━━━━━ Input for this task ━━━━━

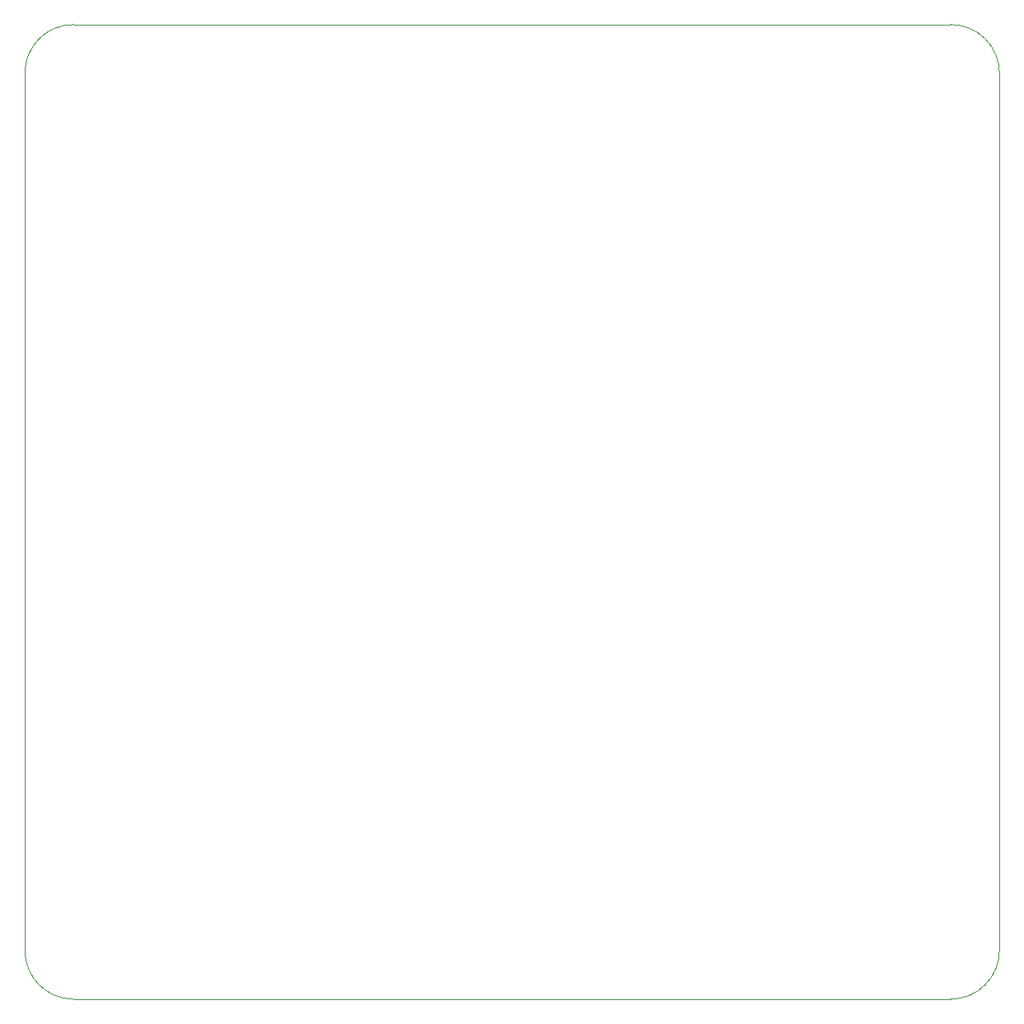
<source format=gbr>
%TF.GenerationSoftware,KiCad,Pcbnew,6.0.11-3.fc36*%
%TF.CreationDate,2023-04-28T14:31:49+02:00*%
%TF.ProjectId,openX65-vabo,6f70656e-5836-4352-9d76-61626f2e6b69,rev01*%
%TF.SameCoordinates,Original*%
%TF.FileFunction,Profile,NP*%
%FSLAX46Y46*%
G04 Gerber Fmt 4.6, Leading zero omitted, Abs format (unit mm)*
G04 Created by KiCad (PCBNEW 6.0.11-3.fc36) date 2023-04-28 14:31:49*
%MOMM*%
%LPD*%
G01*
G04 APERTURE LIST*
%TA.AperFunction,Profile*%
%ADD10C,0.100000*%
%TD*%
G04 APERTURE END LIST*
D10*
X65000000Y-40000000D02*
X155000000Y-40000000D01*
X160000000Y-135000000D02*
X160000000Y-45000000D01*
X65000000Y-40000040D02*
G75*
G03*
X60000000Y-44980000I-20000J-4979960D01*
G01*
X60000000Y-135000000D02*
G75*
G03*
X65000000Y-140000000I5000000J0D01*
G01*
X155000000Y-140000000D02*
X65000000Y-140000000D01*
X60000000Y-135000000D02*
X60000000Y-44980000D01*
X155000000Y-140000000D02*
G75*
G03*
X160000000Y-135000000I0J5000000D01*
G01*
X160000000Y-45000000D02*
G75*
G03*
X155000000Y-40000000I-5000000J0D01*
G01*
M02*

</source>
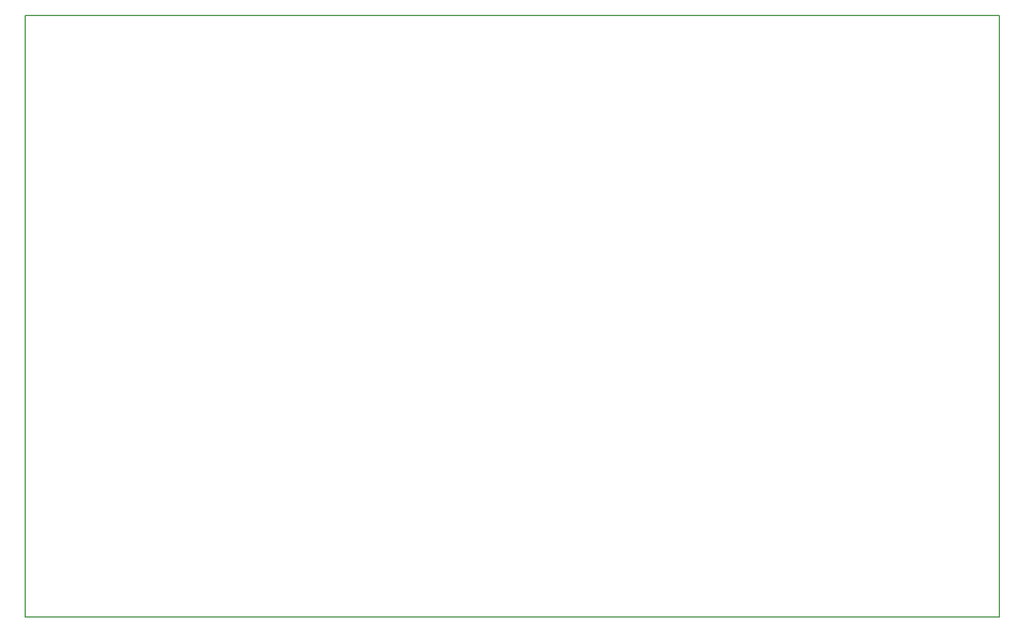
<source format=gm1>
G04*
G04 #@! TF.GenerationSoftware,Altium Limited,Altium Designer,19.1.7 (138)*
G04*
G04 Layer_Color=16711935*
%FSLAX44Y44*%
%MOMM*%
G71*
G01*
G75*
%ADD14C,0.2000*%
D14*
X1440000Y0D02*
Y890000D01*
X0Y0D02*
Y890000D01*
X1440000D01*
X0Y0D02*
X1440000D01*
M02*

</source>
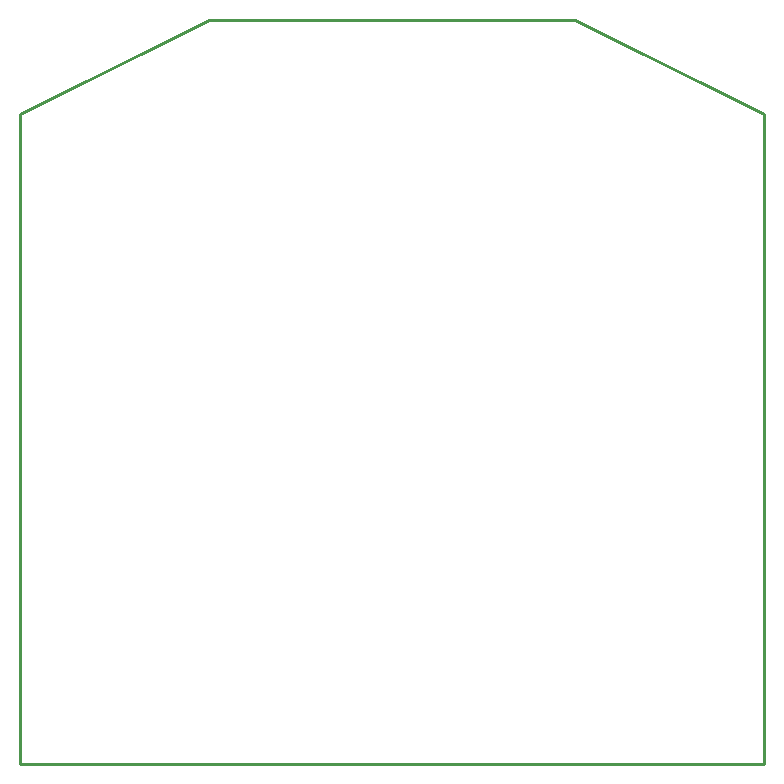
<source format=gko>
G04*
G04 #@! TF.GenerationSoftware,Altium Limited,Altium Designer,22.7.1 (60)*
G04*
G04 Layer_Color=16711935*
%FSLAX44Y44*%
%MOMM*%
G71*
G04*
G04 #@! TF.SameCoordinates,19F2358B-4240-49B2-A54B-8FB7877D19E4*
G04*
G04*
G04 #@! TF.FilePolarity,Positive*
G04*
G01*
G75*
%ADD12C,0.2540*%
D12*
X-0Y550000D02*
X160000Y630000D01*
X470000Y630000D02*
X630000Y550000D01*
X160000Y630000D02*
X470000Y630000D01*
X0Y0D02*
X630000D01*
X0D02*
Y550000D01*
X630000Y550000D02*
X630000Y0D01*
M02*

</source>
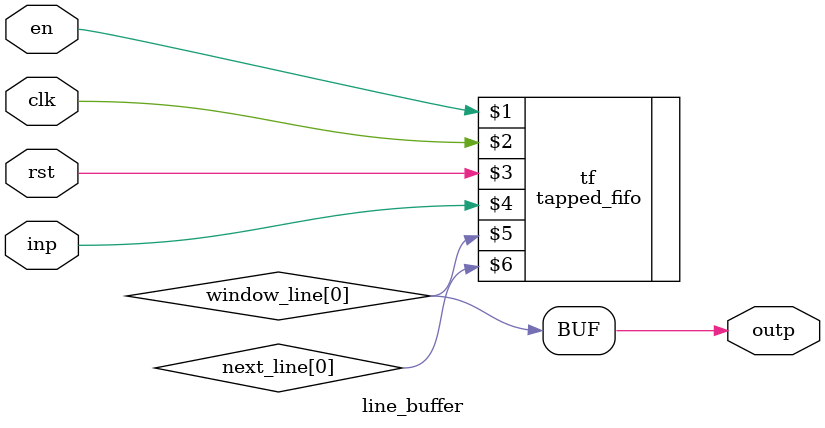
<source format=v>
`ifndef LIB_LINE_BUFFER_V_
`define LIB_LINE_BUFFER_V_

`timescale 1ns/1ps

`include "fifo.v"
`include "tapped_fifo.v"

module line_buffer#(
  parameter WIDTH=1,
  parameter LINE_LENGTH=1,
  parameter NUM_LINES=1,
  parameter WINDOW_WIDTH=1
  ) (
    input wire en,
    input wire clk,
    input wire rst,

    input wire  [WIDTH-1:0] inp,
    output wire [WIDTH*NUM_LINES*WINDOW_WIDTH-1:0] outp
  );

  localparam OUT_WIDTH = WIDTH*NUM_LINES*WINDOW_WIDTH;
  localparam TAP_WIDTH = WIDTH*WINDOW_WIDTH;

  wire[WIDTH*WINDOW_WIDTH-1:0] window_line[NUM_LINES-1:0];

  wire[WIDTH-1:0] next_line[NUM_LINES-1:0];

  tapped_fifo#(.WIDTH(WIDTH), .DEPTH(WINDOW_WIDTH))
      tf(en, clk, rst, inp, window_line[0], next_line[0]);
  assign outp[(OUT_WIDTH-1):(OUT_WIDTH-TAP_WIDTH)] = window_line[0];

  genvar i;
  generate
  for (i = 1; i < NUM_LINES; i=i+1) begin : lines
    wire[WIDTH-1:0] connection;
    fifo#(.WIDTH(WIDTH), .DEPTH(LINE_LENGTH-WINDOW_WIDTH))
         f(en,clk, rst, next_line[i-1], connection);
    tapped_fifo#(.WIDTH(WIDTH), .DEPTH(WINDOW_WIDTH))
         tf(en,clk, rst, connection, window_line[i], next_line[i]);
    assign outp[(OUT_WIDTH-TAP_WIDTH*(i)-1):(OUT_WIDTH-TAP_WIDTH*(i+1))] = 
      window_line[i];
  end
  endgenerate
endmodule

`endif // LIB_LINE_BUFFER_V_

</source>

━━━━━

◆ **Work request**: Please give the number of lines in the listing that include "DEPTH", with nothing else.

◆ **Task response**: 3